- Poster
- Directed by: Michael Worth
- Written by: Frankie Lauderdale
- Produced by: Kassi Crews
- Starring: Ivan Sergei, Rance Howard, Kelly Greyson and Cerina Vincent
- Cinematography: Russell Bell
- Edited by: Chuck Crews
- Music by: David Williams
- Production companies: Digital Jungle Pictures and Broken Memories, LLC.
- Distributed by: Freestyle Digital Media
- Release date: November 14, 2017;
- Running time: 90 minutes
- Country: United States
- Language: English

= Broken Memories =

2017 American drama film

Broken Memories is a 2017 American drama film written by Frankie Lauderdale, directed by Michael Worth, and distributed by Freestyle Digital Media. The film stars Ivan Sergei, Rance Howard, Kelly Greyson and Cerina Vincent.

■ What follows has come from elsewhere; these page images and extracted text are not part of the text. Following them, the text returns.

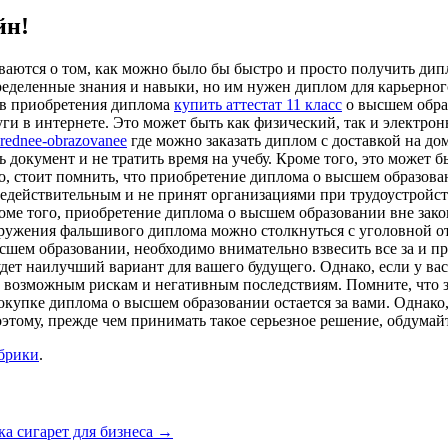
йн!
аются о том, как можно было бы быстро и просто получить дип
определенные знания и навыки, но им нужен диплом для карьерног
ов приобретения диплома
купить аттестат 11 класс
о высшем обра
ги в интернете. Это может быть как физический, так и электро
/srednee-obrazovanee
где можно заказать диплом с доставкой на д
 документ и не тратить время на учебу. Кроме того, это может б
о, стоит помнить, что приобретение диплома о высшем образов
недействительным и не принят организациями при трудоустройс
роме того, приобретение диплома о высшем образовании вне зако
наружения фальшивого диплома можно столкнуться с уголовной 
шем образовании, необходимо внимательно взвесить все за и пр
ет наилучший вариант для вашего будущего. Однако, если у вас
к возможным рискам и негативным последствиям. Помните, что 
окупке диплома о высшем образовании остается за вами. Однако, 
этому, прежде чем принимать такое серьезное решение, обдумайт
убрики
.
а сигарет для бизнеса
→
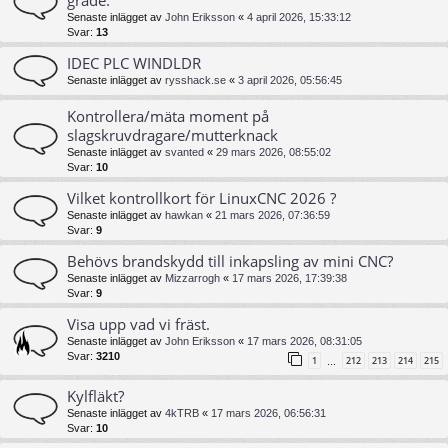
Senaste inlägget av
John Eriksson
«
4 april 2026, 15:33:12
Svar:
13
IDEC PLC WINDLDR
Senaste inlägget av
rysshack.se
«
3 april 2026, 05:56:45
Kontrollera/mäta moment på
slagskruvdragare/mutterknack
Senaste inlägget av
svanted
«
29 mars 2026, 08:55:02
Svar:
10
Vilket kontrollkort för LinuxCNC 2026 ?
Senaste inlägget av
hawkan
«
21 mars 2026, 07:36:59
Svar:
9
Behövs brandskydd till inkapsling av mini CNC?
Senaste inlägget av
Mizzarrogh
«
17 mars 2026, 17:39:38
Svar:
9
Visa upp vad vi fräst.
Senaste inlägget av
John Eriksson
«
17 mars 2026, 08:31:05
Svar:
3210
1
212
213
214
215
…
Kylfläkt?
Senaste inlägget av
4kTRB
«
17 mars 2026, 06:56:31
Svar:
10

The film premiered at the Writers Guild Theater, Beverly Hills on Tuesday, November 14, 2017, and included appearances of Ron Howard and Bryce Dallas Howard.

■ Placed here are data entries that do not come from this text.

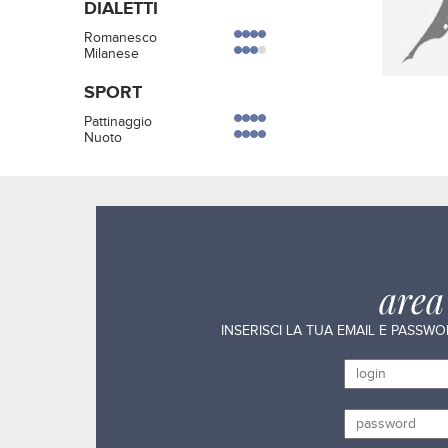
DIALETTI
Romanesco
Milanese
SPORT
Pattinaggio
Nuoto
are
INSERISCI LA TUA EMAIL E PASSW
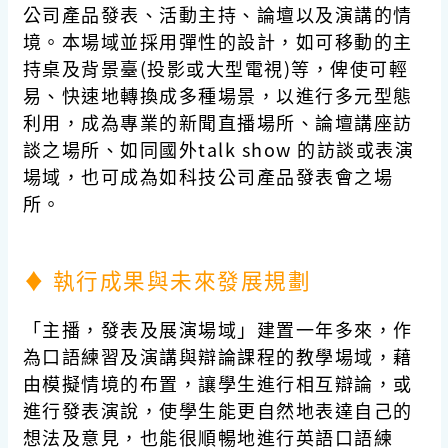
公司產品發表、活動主持、論壇以及演講的情
境。本場域並採用彈性的設計，如可移動的主
持桌及背景臺(投影或大型電視)等，俾使可輕
易、快速地轉換成多種場景，以進行多元型態
利用，成為專業的新聞直播場所、論壇講座訪
談之場所、如同國外talk show 的訪談或表演
場域，也可成為如科技公司產品發表會之場
所。
♦ 執行成果與未來發展規劃
「主播，發表及展演場域」建置一年多來，作
為口語練習及演講與辯論課程的教學場域，藉
由模擬情境的布置，讓學生進行相互辯論，或
進行發表演說，使學生能更自然地表達自己的
想法及意見，也能很順暢地進行英語口語練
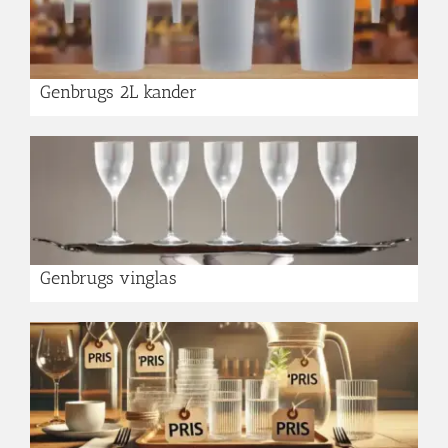
Genbrugs 2L kander
Genbrugs vinglas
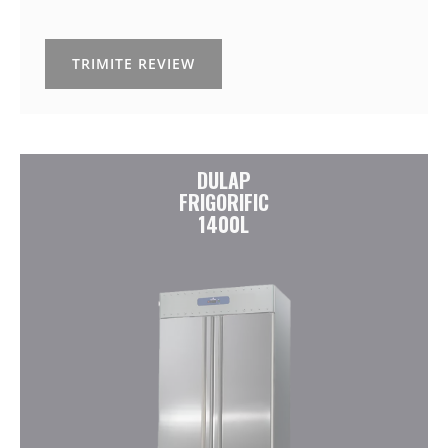
TRIMITE REVIEW
DULAP
FRIGORIFIC
1400L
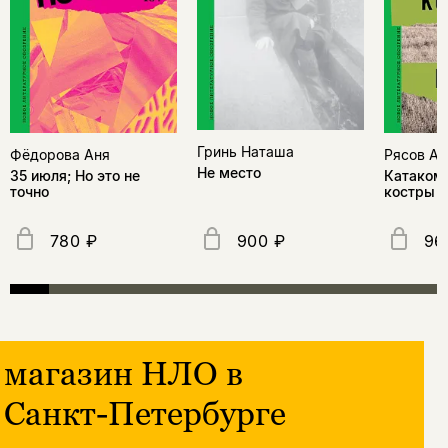
Гринь Наташа
Фёдорова Аня
Рясов Ан
Не место
35 июля; Но это не
Катакомб
точно
костры
780 ₽
900 ₽
96
магазин НЛО в
Санкт-Петербурге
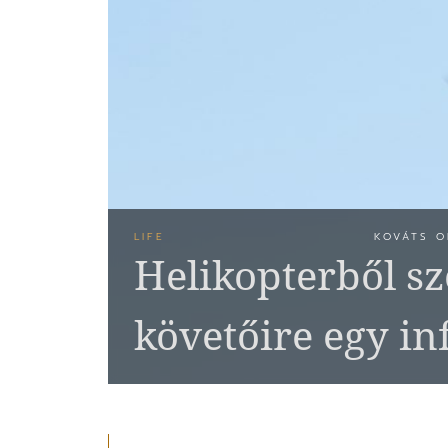
LIFE
KOVÁTS O
Helikopterből sz
követőire egy in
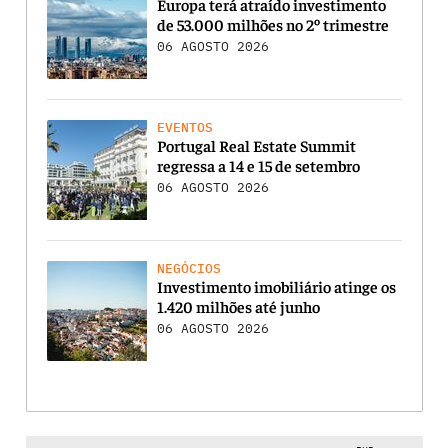
Europa terá atraído investimento
de 53.000 milhões no 2º trimestre
06 AGOSTO 2026
EVENTOS
Portugal Real Estate Summit
regressa a 14 e 15 de setembro
06 AGOSTO 2026
NEGÓCIOS
Investimento imobiliário atinge os
1.420 milhões até junho
06 AGOSTO 2026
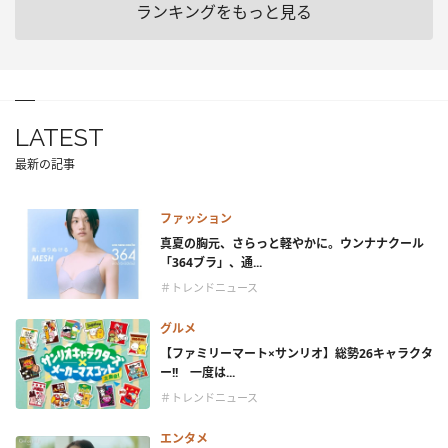
ランキングをもっと見る
LATEST
最新の記事
ファッション
真夏の胸元、さらっと軽やかに。ウンナナクール
「364ブラ」、通...
＃トレンドニュース
グルメ
【ファミリーマート×サンリオ】総勢26キャラクタ
ー!! 一度は...
＃トレンドニュース
エンタメ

The film received critical acclaim from Alzheimer’s-related organizations for realistic portrayal of progressing dementia in old age and highlighted the role of caregivers in Alzheimer's nursing.

==Cast==
- Ivan Sergei as Levi
- Rance Howard as Jasper
- Kelly Greyson as Maggie
- Cerina Vincent as Sara
- Kirk Bovill as Sheriff Bill Watson
- Kassi Crews as Carla
- Chris Fogleman as Dudley
- Jessica Gardner as Gladys
- Travis Guba as Ferlon Ramsey
- Lindsey Lamer as Emmie

== Accolades ==

| Award | Date of ceremony | Category | Recipient(s) | Result | Ref. |
| Accolade Competition | 2016 | Leading Actor | Rance Howard | Won |  |
| Original Score | David Williams | Won |  |
| Best Supporting Actress | Kassi Crews | Won |  |
| Feature film | Michael Worth, Kassi Crews | Won |  |
| IndieFEST Film | 2016 | Lead Actor | Rance Howard | Won |  |
| Feature Film | Michael Worth, Kassi Crews | Won |  |
| Sedona Film Festival | 2017 | Lead Actor | Rance Howard | Nominated |  |

==Reception==
On review aggregator website Rotten Tomatoes, the film has a weighted average of 6.9/10 based on 182 reviews. Writing for HuffPost, Julie Spira said "Broken Memories depicts the real-life struggles a family goes through when a loved one suffers from Alzheimer’s disease." Writing for Broadway World, Herbert Paine concluded:"BROKEN MEMORIES gives us the reel to cast about for our own answers while vividly reflecting the struggles that attend our passages from one phase of life to another."

Ron Howard said his father’s performance in the film was “the role of his career to date.”